§ **Faça isto**
No trecho sobre jazz, que instrumento cumpria nos primórdios do gênero a função que hoje cabe ao baixo?

§ **Trecho do documento**
★ ★ ★ ★ ★ ★ ★
O grande problema da comunicação (não é um problema, é sua própria natureza) é que não se faz com uma pessoa
. O grande efeito colateral da vanduarda é o afastamento do grande público. Mas estou certo de que a culpa não é da vanguarda, que deve continuar existindo sempre, e sim do grande público manipulável e dos poucos que tem os meios para poder manipulá-lo. O ideal seria que todos tivessem mente aberta suficiente para aprender com tudo e acompanhar as evoluções propostas pelas vanguardas, evoluir junto e até superá-las (tornando-se vanguarda também). Por isso o jazz, infelizmente, também é sinônimo de música minoritária, especializada...

2. No jazz, a interpretação individual tem um significado mais verdadeiro. Os standards, canções clássicas que tornam-se referência e passam a ser interpretadas por diversos artistas, confere a essas diferentes interpretações um significado especial. É interessante notar que essas canções geralmente tem letras e a maior parte de suas interpretações são instrumentais. O conhecimento dessa letra e a expressão de seu significado e dos sentimentos que envolvem por parte do músico são, por isso, pré-requisito para uma boa interpretação. O instrumento tomará o lugar da voz e terá de falar de forma até mais enfática que a primeira, que conta com as facilidades proporcionadas pelas palavras para tal intento. A interpretação é também bem diferente do que acontece em outros gêneros musicais. Na música erudita, a interpretação de um maestro e de uma orquestra para os temas clássicos não têm espaços para o acréscimo de idéias, para adaptações,
liberdades individuais que a improvisação possibilita. É o que tá escrito e pronto. No roquenrou, as chamadas versões muito raramente superam suas originais, sendo mais um subterfúgio para o sucesso fácil ou simplesmente uma escapatória para o déficit criativo. No jazz, a superação é quase uma regra, visto que a reinterpretação é mais que prevista, é cuidadosamente pensada nos termos de sua contribuição ao tema original.

3. O seu instrumental preferêncial é perfeito e fez escola. O jazz teve grande influência, nos seus inícios, da banda marcial. Fiquei embasbacado quando descobri que nos seus primóridos, a função hoje exercida pelo baixo era dada pela tuba. Tudo passou a fazer sentido. Também a bateria como conhecemos hoje, um conjunto de tambores e pratos, não por acaso, surgiu em Nova Orleans. Combinando os dois instrumentos, estava inventada a cozinha musical. Com o acréscimo do piano, que se juntou ao jazz em suas passagens pelos bórdeis, os instrumentos de sopro ocuparam a frente da música, representando o papel da voz. Do roque ao funk carioca, a música com toda a certeza não seria a mesma sem o jazz.

7 comentários :

Anônimo disse...
★ ★ ★ ★ ★ ★ ★
§ **Entradas fornecidas**
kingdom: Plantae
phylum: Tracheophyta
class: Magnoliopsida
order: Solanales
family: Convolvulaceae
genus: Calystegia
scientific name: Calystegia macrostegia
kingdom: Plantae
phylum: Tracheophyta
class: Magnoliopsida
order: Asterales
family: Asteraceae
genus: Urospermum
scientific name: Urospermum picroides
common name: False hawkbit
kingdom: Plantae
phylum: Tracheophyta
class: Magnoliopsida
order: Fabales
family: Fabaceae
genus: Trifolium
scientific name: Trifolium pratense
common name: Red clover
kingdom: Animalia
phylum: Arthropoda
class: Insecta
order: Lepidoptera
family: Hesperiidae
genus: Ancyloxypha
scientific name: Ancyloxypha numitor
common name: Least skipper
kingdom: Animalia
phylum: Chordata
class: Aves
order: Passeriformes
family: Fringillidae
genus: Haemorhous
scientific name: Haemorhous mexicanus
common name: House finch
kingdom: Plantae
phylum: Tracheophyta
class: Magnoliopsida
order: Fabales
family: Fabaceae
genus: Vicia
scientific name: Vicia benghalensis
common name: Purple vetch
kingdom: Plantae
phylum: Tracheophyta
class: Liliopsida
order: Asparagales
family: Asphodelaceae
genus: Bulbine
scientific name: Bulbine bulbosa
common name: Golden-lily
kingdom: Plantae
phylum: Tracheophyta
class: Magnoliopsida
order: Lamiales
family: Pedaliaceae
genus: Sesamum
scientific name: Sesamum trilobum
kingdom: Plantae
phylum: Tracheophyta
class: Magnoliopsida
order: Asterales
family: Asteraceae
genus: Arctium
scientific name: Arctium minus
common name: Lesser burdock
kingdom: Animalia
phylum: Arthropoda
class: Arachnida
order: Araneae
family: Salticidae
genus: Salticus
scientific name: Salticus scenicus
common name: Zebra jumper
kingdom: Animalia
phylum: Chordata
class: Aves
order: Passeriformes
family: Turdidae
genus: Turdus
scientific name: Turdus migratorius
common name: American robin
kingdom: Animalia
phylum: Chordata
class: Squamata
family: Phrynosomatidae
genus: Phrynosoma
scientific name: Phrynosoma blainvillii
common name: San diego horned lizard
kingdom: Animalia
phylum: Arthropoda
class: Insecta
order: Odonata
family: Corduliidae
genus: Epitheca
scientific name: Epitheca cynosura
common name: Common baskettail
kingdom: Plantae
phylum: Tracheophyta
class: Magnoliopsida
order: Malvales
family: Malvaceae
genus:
★ ★ ★ ★ ★ ★ ★
§ **Resultado**
A tuba.